[Records from a collection]
----------
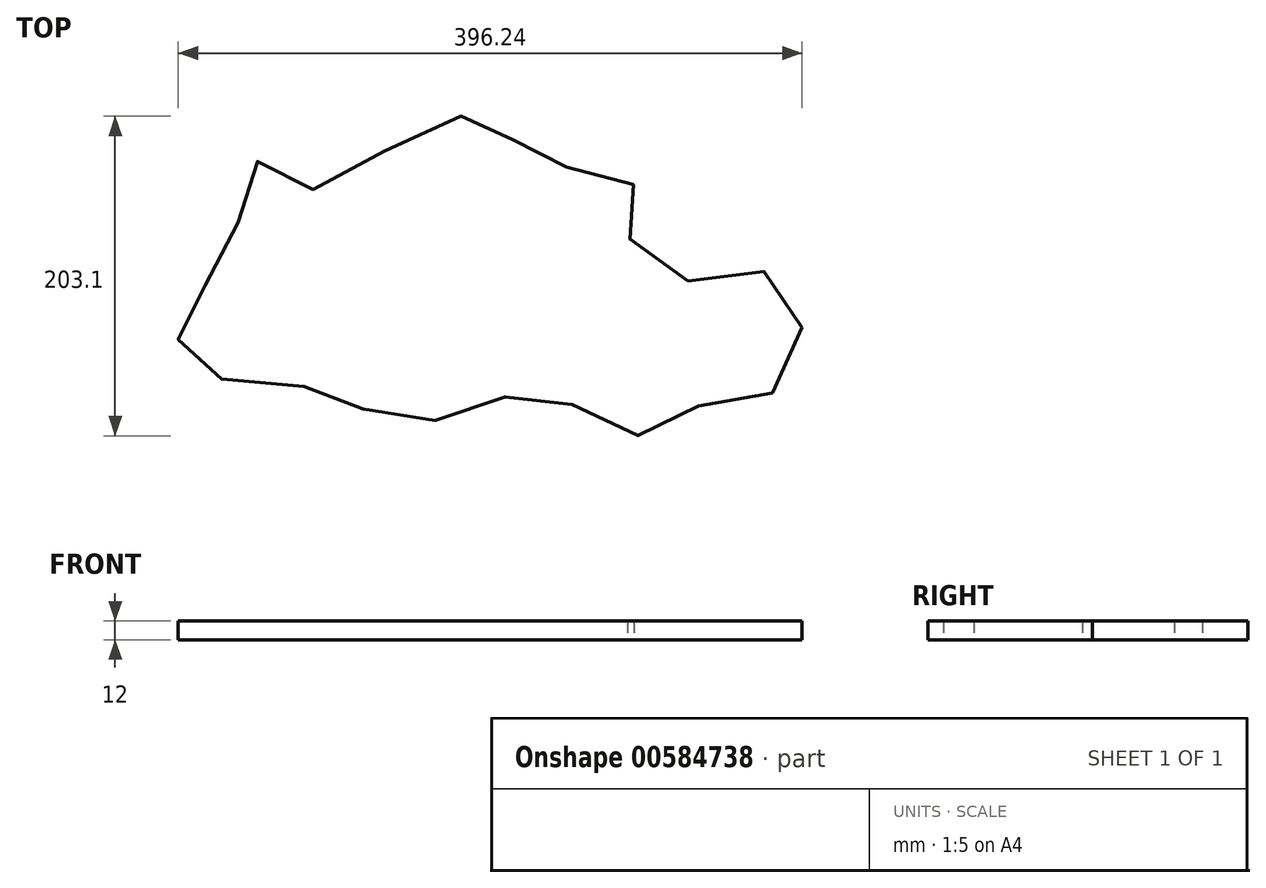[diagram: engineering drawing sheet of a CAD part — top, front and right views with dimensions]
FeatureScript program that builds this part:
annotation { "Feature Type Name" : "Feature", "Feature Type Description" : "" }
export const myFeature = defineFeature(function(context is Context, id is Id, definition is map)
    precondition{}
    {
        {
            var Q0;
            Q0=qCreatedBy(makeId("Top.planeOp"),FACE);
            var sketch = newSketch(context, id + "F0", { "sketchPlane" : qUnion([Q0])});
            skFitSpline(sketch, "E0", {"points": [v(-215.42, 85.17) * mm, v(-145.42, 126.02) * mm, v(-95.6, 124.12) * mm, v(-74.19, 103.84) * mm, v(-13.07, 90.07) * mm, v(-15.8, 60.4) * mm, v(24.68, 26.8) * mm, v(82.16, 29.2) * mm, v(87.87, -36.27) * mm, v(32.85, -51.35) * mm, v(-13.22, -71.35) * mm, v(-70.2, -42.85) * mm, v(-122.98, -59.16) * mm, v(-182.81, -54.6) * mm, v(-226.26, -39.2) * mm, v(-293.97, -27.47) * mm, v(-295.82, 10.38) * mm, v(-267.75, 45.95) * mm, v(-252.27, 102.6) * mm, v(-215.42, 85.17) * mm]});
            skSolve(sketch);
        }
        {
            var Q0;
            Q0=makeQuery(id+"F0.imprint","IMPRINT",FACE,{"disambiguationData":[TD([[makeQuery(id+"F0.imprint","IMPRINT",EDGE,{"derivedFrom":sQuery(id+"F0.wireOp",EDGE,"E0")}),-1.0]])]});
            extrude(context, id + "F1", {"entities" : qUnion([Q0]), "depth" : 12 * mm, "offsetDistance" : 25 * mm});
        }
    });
----------
=== GIVEN TASK ===
Rename "Q0" to "baseFace" everywhere in the records and write out all their lines again with nothing else changed. Leave out the pictures.

=== TASK RESULT ===
[diagram: engineering drawing sheet of a CAD part — top, front and right views with dimensions]
FeatureScript program that builds this part:
annotation { "Feature Type Name" : "Feature", "Feature Type Description" : "" }
export const myFeature = defineFeature(function(context is Context, id is Id, definition is map)
    precondition{}
    {
        {
            var baseFace;
            baseFace=qCreatedBy(makeId("Top.planeOp"),FACE);
            var sketch = newSketch(context, id + "F0", { "sketchPlane" : qUnion([baseFace])});
            skFitSpline(sketch, "E0", {"points": [v(-215.42, 85.17) * mm, v(-145.42, 126.02) * mm, v(-95.6, 124.12) * mm, v(-74.19, 103.84) * mm, v(-13.07, 90.07) * mm, v(-15.8, 60.4) * mm, v(24.68, 26.8) * mm, v(82.16, 29.2) * mm, v(87.87, -36.27) * mm, v(32.85, -51.35) * mm, v(-13.22, -71.35) * mm, v(-70.2, -42.85) * mm, v(-122.98, -59.16) * mm, v(-182.81, -54.6) * mm, v(-226.26, -39.2) * mm, v(-293.97, -27.47) * mm, v(-295.82, 10.38) * mm, v(-267.75, 45.95) * mm, v(-252.27, 102.6) * mm, v(-215.42, 85.17) * mm]});
            skSolve(sketch);
        }
        {
            var baseFace;
            baseFace=makeQuery(id+"F0.imprint","IMPRINT",FACE,{"disambiguationData":[TD([[makeQuery(id+"F0.imprint","IMPRINT",EDGE,{"derivedFrom":sQuery(id+"F0.wireOp",EDGE,"E0")}),-1.0]])]});
            extrude(context, id + "F1", {"entities" : qUnion([baseFace]), "depth" : 12 * mm, "offsetDistance" : 25 * mm});
        }
    });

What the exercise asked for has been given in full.